As an artiste, I am always looking to explore different genres. One gets a script like Mrs Chatterjee... not often in one’s career. It’s based on a real-life incident and is about a real mother. It was an important film and an important story to be told. It depicts an Indian woman’s plight in a foreign country. When I first heard about this ordeal, I was really, really angered that something like this can happen to our fellow Indian in another country. I have always believed in playing Indian women who are written very strongly on a global platform. It’s through films that one gets to know what the situation of a country is and how women are treated there at a certain point in time. I truly believe that Indian women are so special that when I portray them in their true glory — whether it’s a cop or a teacher — it’s important for me to tell the world that this is who we are. We have strong women in every sphere. My character Meera Gaity was the one who drove the story in No One Killed Jessica. She was an amalgamation of so many journalists at that time. Whatever I play, it’s very important for me to portray Indian women and their strength beautifully on screen.

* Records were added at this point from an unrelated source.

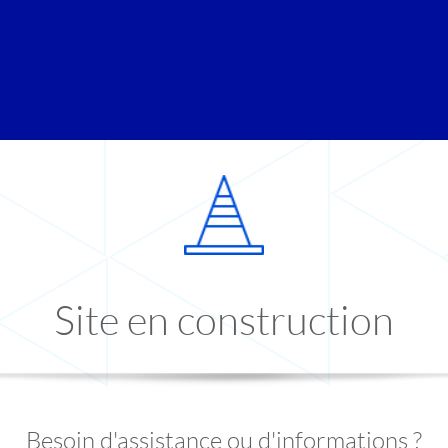
Site en construction
Besoin d'assistance ou d'informations ?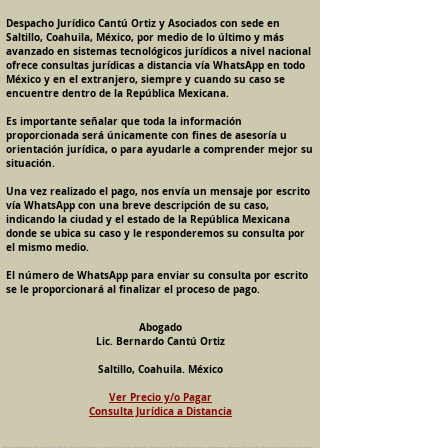
Despacho Jurídico Cantú Ortiz y Asociados con sede en
Saltillo, Coahuila, México, por medio de lo último y más
avanzado en sistemas tecnológicos jurídicos a nivel nacional
ofrece consultas jurídicas a distancia vía WhatsApp en todo
México y en el extranjero, siempre y cuando su caso se
encuentre dentro de la República Mexicana.
Es importante señalar que toda la información
proporcionada será únicamente con fines de asesoría u
orientación jurídica, o para ayudarle a comprender mejor su
situación.
Una vez realizado el pago, nos envía un mensaje por escrito
vía WhatsApp con una breve descripción de su caso,
indicando la ciudad y el estado de la República Mexicana
donde se ubica su caso y le responderemos su consulta por
el mismo medio.
El número de WhatsApp para enviar su consulta por escrito
se le proporcionará al finalizar el proceso de pago.
Abogado
Lic. Bernardo Cantú Ortiz
Saltillo, Coahuila. México
Ver Precio y/o Pagar
Consulta Jurídica a Distancia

Rani inMrs Chatterjee vs Norway, now playing in theatre.
Did your faith in Mrs Chatterjee vs Norway happen right at the beginning or evolve over time?
Whether a film is a winner or not is not something that most actors know at the onset. But we do need to have immense belief in the script. Otherwise, what’s the point of being part of a film? This is especially true at this point in my career where I don’t need to do a film just to be seen. I have to do a film which I believe in, which I know that my audience will enjoy watching. We all knew that Mrs Chatterjee... was an important story to tell and that’s the belief that powered us through the making of the film and also during the time of its release.
How important are box-office numbers to you?
Very important. That’s because box-office numbers indicate the number of people who have gone to watch your film. That is where I get my validation as an actor. I am not here to act for four or five people... I am here to act for an audience which has watched me for so many years now.
How far do you think the success of Mrs Chatterjee vs Norway will push others to make content-driven cinema for the big screen and not just for OTT platforms?
I do think that the success of the film has instilled a lot of faith in many film-makers. I got calls from so many people thanking me and the team and saying that they can also think of releasing their films in the theatre. Even after we had a very successful trailer, there was talk that people have loved the trailer but let’s see if the audience gives it a chance in theatres or waits for it to release on OTT. So we didn’t really know what was in store for us. But I am glad we stuck to our guns. Now we know that if it’s a good film, people will come.
A theatrical experience doesn’t always mean that the audience comes in to laugh and dance and be happy. Sometimes people want to come in to cry also. In our country, we don’t really have many people speaking to counsellors and films act as a mode of release for many people in many ways. They connect with an emotion in a film and let go. I had so many of my friends weeping and sobbing while watching Mrs Chatterjee... it was a good release for them!
Belated birthday wishes (Rani turned a year younger on March 21). What was special about this year?
My birthday this year was truly special because I visited the Kamakhya Temple (in Assam). I always believed that I would go when Kamakhya Maa calls me and it happened on my birthday and I couldn’t be happier. Not many people know that my mother prayed to Goddess Kali for a daughter before having me. My mom was extremely touched because I was born on a Tuesday and I went to Kamakhya on my birthday, which was also a Tuesday. I had my daughter and my mother with me and had such a beautiful darshan. I am very connected with all Maata temples like Kamakhya, Kalighat, Vaishno Devi.... This birthday was all about being grateful for the success of my film.